Wild guess: since you want a,a,b,b,b to be 2 and not 3, and you also want a,a,a,c,a,a,a to give two, I think you're trying to count distinct contiguous groups of equal elements of length >= 2. If so, you can use itertools.groupby:

>>> import itertools
>>> seq1 = ['a','a','b','b','b']
>>> [(k, list(g)) for k,g in itertools.groupby(seq1)]
[('a', ['a', 'a']), ('b', ['b', 'b', 'b'])]
>>> seq2 = ['a','a','a','c','a','a','a']
>>> [(k, list(g)) for k,g in itertools.groupby(seq2)]
[('a', ['a', 'a', 'a']), ('c', ['c']), ('a', ['a', 'a', 'a'])]

and thus

>>> sum(len(list(g)) >= 2 for k,g in itertools.groupby(seq1))
2
>>> sum(len(list(g)) >= 2 for k,g in itertools.groupby(seq2))
2

but this is just a guess. It's the only thing I can think of which matches the only two data points you've given, at least assuming that I'm interpreting "1 for the first run of "a"s and not 2, as I want" correctly. That leaves it unclear whether you want the total to be 2 or the contribution from the first run of "a" to be 2.

Upvotes: 1

Jonathon Reinhart
Jonathon Reinhart

Reputation: 137398

I'm not sure exactly what you want this to produce, but either way, your code is missing a lot.
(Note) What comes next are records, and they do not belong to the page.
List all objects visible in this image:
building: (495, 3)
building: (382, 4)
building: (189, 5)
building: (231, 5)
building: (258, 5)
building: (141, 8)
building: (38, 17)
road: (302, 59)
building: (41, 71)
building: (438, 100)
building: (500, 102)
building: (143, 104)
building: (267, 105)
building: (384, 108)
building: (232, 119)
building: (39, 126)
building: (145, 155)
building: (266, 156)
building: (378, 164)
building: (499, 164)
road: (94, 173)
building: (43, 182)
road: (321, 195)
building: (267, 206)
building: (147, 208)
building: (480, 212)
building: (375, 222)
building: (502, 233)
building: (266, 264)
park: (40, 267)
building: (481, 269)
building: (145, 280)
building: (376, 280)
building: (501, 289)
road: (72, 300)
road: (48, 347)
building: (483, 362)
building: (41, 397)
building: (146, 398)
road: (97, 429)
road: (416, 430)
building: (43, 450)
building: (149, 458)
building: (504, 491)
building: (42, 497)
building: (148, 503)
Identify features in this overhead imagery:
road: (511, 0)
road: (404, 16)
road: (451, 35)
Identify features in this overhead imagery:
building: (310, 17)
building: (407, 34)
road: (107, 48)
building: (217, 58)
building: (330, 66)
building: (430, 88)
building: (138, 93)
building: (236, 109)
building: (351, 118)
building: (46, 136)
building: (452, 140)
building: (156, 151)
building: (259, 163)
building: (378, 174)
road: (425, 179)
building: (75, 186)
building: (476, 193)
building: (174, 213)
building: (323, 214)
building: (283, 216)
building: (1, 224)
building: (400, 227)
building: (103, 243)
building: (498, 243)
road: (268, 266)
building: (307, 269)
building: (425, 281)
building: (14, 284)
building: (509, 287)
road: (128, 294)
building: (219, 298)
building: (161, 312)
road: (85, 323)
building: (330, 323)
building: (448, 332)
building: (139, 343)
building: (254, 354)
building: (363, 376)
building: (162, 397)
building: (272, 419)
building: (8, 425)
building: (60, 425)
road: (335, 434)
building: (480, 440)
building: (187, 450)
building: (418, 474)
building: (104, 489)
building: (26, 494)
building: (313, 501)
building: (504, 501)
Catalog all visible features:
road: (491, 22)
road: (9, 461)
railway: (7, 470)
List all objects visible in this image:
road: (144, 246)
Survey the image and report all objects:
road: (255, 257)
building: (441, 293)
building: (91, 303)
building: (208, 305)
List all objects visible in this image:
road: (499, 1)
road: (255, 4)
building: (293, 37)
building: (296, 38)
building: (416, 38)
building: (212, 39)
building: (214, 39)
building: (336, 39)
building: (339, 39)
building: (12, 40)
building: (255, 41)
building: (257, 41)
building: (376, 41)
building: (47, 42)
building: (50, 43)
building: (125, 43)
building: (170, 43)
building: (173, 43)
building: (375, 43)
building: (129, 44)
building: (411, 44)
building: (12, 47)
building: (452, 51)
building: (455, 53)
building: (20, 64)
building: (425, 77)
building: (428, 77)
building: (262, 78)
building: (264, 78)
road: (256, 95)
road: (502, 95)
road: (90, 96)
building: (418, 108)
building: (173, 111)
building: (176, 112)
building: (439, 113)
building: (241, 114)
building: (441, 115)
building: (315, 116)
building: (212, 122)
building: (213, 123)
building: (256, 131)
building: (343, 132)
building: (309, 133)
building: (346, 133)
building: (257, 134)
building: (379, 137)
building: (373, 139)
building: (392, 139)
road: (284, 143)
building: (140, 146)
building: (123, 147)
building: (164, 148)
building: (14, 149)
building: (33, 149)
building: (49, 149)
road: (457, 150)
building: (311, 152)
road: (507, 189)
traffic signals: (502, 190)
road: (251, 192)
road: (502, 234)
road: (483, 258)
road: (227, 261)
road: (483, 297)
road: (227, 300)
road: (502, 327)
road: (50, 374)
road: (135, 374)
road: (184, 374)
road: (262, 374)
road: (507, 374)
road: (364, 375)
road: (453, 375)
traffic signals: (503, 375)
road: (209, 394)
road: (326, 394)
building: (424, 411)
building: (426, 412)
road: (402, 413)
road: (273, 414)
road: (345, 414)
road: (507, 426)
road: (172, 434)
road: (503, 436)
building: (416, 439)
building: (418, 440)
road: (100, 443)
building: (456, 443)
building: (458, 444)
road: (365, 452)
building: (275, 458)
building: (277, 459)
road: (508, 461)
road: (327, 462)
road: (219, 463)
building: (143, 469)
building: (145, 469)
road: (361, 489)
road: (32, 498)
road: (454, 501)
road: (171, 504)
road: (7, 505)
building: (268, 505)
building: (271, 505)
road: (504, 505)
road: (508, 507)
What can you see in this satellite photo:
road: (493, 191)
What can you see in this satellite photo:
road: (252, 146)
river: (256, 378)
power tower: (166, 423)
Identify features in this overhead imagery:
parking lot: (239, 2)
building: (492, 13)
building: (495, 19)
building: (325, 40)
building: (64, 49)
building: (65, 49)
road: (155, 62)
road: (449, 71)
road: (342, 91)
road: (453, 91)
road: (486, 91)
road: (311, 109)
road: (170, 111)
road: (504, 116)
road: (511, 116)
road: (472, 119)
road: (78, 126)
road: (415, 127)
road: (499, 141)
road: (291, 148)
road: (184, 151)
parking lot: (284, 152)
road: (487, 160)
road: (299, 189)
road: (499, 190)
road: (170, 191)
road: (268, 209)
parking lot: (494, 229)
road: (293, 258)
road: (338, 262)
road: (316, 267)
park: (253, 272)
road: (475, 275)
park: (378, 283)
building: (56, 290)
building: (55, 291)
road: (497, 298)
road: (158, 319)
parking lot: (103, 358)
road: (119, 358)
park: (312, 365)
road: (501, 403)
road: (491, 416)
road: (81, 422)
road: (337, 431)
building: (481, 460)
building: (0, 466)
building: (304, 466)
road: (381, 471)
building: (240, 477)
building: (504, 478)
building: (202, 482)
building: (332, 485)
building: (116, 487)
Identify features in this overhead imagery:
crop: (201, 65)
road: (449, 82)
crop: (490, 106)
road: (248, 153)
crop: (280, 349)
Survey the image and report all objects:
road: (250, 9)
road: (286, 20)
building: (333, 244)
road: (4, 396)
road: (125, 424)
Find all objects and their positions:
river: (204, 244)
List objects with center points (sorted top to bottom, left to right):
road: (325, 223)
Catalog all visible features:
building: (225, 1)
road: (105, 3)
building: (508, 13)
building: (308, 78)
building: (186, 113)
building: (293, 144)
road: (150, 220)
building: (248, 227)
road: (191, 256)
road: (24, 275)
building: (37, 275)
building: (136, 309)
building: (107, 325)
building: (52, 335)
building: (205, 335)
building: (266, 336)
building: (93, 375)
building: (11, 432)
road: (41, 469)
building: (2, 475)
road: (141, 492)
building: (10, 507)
my_list = ['a', 'a', 'b', 'b', 'b']
previous = None
count = 1
for item in my_list:
    if item == previous:
        count += 1
    else:
        count = 1
    previous = item
print count
  • First, a and b are variables.... 'a' and 'b' are strings.
  • Next, you never initialized previous and count.
  • Next, you were using = (which is assignment) instead of == for comparison.
  • Next, you weren't resetting count if the two were not equal.
  • Finally, you weren't setting previous to item each iteration.

This code produces 3, because there are 3 b's at the end.